── Data shown
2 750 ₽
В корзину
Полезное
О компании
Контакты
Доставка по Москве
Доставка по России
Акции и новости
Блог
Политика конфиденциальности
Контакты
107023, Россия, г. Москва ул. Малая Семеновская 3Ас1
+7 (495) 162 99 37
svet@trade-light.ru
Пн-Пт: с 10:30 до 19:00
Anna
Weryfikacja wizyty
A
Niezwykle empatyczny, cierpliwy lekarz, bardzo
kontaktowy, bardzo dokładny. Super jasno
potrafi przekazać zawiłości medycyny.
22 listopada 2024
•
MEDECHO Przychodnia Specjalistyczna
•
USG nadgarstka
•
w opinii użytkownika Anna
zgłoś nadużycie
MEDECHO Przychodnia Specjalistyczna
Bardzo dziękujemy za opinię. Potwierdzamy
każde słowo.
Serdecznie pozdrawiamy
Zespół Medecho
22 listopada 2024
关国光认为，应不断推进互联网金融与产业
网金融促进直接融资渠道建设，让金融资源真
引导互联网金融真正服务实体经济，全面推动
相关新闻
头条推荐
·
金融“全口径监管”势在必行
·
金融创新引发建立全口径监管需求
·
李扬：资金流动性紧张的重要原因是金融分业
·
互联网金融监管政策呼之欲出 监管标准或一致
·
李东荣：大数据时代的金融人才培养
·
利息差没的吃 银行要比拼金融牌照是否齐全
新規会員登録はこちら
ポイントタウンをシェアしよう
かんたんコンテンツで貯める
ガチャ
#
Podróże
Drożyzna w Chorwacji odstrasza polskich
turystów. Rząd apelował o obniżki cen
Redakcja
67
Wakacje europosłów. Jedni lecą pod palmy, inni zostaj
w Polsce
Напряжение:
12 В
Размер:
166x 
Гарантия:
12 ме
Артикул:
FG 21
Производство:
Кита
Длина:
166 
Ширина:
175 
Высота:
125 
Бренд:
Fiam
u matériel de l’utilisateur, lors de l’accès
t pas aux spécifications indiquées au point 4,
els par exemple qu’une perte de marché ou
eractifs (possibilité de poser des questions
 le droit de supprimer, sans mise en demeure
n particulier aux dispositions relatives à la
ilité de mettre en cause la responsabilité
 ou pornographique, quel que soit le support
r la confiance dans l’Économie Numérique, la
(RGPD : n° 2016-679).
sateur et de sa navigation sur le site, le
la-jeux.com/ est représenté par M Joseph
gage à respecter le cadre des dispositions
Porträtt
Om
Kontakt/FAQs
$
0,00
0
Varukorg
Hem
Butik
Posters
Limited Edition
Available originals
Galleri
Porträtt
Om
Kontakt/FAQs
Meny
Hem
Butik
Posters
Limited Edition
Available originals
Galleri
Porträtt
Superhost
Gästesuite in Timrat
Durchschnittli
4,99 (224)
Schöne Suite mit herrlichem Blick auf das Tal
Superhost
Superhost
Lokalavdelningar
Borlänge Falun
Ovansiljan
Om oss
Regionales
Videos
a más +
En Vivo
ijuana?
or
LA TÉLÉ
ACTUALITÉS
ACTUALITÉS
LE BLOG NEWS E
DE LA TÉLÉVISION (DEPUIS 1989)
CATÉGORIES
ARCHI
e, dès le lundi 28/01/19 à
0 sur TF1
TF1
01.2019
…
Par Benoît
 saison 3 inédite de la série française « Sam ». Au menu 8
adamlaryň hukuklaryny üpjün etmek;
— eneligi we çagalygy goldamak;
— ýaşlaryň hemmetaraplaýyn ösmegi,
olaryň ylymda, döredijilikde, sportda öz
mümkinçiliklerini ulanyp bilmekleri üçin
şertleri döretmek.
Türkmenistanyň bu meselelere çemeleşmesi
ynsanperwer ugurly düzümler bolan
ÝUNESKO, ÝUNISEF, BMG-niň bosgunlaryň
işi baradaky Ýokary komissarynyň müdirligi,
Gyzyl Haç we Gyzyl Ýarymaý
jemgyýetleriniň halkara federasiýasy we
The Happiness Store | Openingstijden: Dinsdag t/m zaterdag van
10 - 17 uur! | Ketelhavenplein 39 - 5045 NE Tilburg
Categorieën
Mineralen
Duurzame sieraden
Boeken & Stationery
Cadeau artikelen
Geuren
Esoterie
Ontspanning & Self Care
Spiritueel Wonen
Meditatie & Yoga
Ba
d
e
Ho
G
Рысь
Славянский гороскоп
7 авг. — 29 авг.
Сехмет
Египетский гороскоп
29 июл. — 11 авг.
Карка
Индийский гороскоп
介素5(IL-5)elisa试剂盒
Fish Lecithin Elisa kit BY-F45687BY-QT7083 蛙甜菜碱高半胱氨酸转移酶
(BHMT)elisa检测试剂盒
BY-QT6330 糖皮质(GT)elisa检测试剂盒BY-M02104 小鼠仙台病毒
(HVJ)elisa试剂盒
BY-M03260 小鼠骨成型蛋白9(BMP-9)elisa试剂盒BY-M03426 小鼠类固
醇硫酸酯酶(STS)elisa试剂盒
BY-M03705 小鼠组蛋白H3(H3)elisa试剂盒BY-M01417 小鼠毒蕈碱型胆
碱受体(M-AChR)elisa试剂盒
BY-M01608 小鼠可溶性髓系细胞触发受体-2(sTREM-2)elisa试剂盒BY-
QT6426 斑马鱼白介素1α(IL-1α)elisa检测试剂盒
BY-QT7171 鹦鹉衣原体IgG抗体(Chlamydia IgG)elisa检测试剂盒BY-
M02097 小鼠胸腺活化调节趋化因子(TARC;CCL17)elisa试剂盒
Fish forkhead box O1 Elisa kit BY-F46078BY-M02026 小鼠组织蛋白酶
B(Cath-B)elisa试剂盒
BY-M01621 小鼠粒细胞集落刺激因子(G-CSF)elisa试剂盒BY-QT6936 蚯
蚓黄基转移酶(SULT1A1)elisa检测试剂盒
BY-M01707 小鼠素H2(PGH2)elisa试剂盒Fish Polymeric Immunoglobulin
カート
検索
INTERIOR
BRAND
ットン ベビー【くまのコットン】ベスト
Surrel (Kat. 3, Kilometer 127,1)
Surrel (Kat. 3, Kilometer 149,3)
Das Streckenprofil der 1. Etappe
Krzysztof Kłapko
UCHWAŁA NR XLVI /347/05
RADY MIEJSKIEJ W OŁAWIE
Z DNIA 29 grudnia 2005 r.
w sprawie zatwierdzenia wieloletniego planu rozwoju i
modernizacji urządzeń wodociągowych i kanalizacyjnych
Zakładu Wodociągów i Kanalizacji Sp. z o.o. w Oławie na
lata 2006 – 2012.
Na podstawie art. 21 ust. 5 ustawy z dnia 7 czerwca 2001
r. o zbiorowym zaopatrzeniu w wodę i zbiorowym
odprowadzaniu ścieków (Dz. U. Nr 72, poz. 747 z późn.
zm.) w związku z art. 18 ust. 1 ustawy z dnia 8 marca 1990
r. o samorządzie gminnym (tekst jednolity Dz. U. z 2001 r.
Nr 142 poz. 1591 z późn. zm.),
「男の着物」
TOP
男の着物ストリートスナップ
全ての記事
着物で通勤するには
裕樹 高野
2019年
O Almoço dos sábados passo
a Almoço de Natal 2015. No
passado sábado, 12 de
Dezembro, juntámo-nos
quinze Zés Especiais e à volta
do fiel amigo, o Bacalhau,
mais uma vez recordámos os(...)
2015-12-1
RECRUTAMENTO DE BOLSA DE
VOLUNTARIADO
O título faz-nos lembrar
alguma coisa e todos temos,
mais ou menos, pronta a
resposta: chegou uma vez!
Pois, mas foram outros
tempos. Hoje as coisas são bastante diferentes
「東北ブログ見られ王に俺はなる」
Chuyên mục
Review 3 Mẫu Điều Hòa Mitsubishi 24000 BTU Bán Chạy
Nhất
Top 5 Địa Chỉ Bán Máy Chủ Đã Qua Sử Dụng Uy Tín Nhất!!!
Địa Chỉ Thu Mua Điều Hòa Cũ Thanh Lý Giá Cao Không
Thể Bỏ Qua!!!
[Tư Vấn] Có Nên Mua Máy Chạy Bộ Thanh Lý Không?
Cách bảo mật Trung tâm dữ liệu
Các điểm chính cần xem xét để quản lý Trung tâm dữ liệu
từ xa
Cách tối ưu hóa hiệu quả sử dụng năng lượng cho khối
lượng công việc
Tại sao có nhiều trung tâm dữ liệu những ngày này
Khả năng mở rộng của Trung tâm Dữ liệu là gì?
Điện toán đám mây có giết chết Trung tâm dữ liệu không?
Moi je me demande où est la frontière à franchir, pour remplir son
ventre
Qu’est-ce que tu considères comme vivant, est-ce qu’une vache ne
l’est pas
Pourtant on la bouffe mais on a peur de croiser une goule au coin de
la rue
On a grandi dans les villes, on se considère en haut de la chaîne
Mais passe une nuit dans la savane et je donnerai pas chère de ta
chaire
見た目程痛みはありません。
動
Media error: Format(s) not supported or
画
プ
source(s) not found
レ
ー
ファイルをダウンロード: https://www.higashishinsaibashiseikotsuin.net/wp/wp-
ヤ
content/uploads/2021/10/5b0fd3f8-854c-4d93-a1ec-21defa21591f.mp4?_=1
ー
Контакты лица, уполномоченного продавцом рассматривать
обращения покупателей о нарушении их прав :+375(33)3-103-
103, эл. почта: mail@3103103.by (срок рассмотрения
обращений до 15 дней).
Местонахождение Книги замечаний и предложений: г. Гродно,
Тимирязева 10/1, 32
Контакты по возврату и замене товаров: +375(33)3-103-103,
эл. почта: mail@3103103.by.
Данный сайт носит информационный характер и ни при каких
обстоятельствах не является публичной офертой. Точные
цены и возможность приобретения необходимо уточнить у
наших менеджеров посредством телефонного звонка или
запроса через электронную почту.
────
* _Directions_: Please copy out the data above, from the first line through the line that contains "ポイントタウンをシェアしよう", without changing anything.

* _Written response_:
2 750 ₽
В корзину
Полезное
О компании
Контакты
Доставка по Москве
Доставка по России
Акции и новости
Блог
Политика конфиденциальности
Контакты
107023, Россия, г. Москва ул. Малая Семеновская 3Ас1
+7 (495) 162 99 37
svet@trade-light.ru
Пн-Пт: с 10:30 до 19:00
Anna
Weryfikacja wizyty
A
Niezwykle empatyczny, cierpliwy lekarz, bardzo
kontaktowy, bardzo dokładny. Super jasno
potrafi przekazać zawiłości medycyny.
22 listopada 2024
•
MEDECHO Przychodnia Specjalistyczna
•
USG nadgarstka
•
w opinii użytkownika Anna
zgłoś nadużycie
MEDECHO Przychodnia Specjalistyczna
Bardzo dziękujemy za opinię. Potwierdzamy
każde słowo.
Serdecznie pozdrawiamy
Zespół Medecho
22 listopada 2024
关国光认为，应不断推进互联网金融与产业
网金融促进直接融资渠道建设，让金融资源真
引导互联网金融真正服务实体经济，全面推动
相关新闻
头条推荐
·
金融“全口径监管”势在必行
·
金融创新引发建立全口径监管需求
·
李扬：资金流动性紧张的重要原因是金融分业
·
互联网金融监管政策呼之欲出 监管标准或一致
·
李东荣：大数据时代的金融人才培养
·
利息差没的吃 银行要比拼金融牌照是否齐全
新規会員登録はこちら
ポイントタウンをシェアしよう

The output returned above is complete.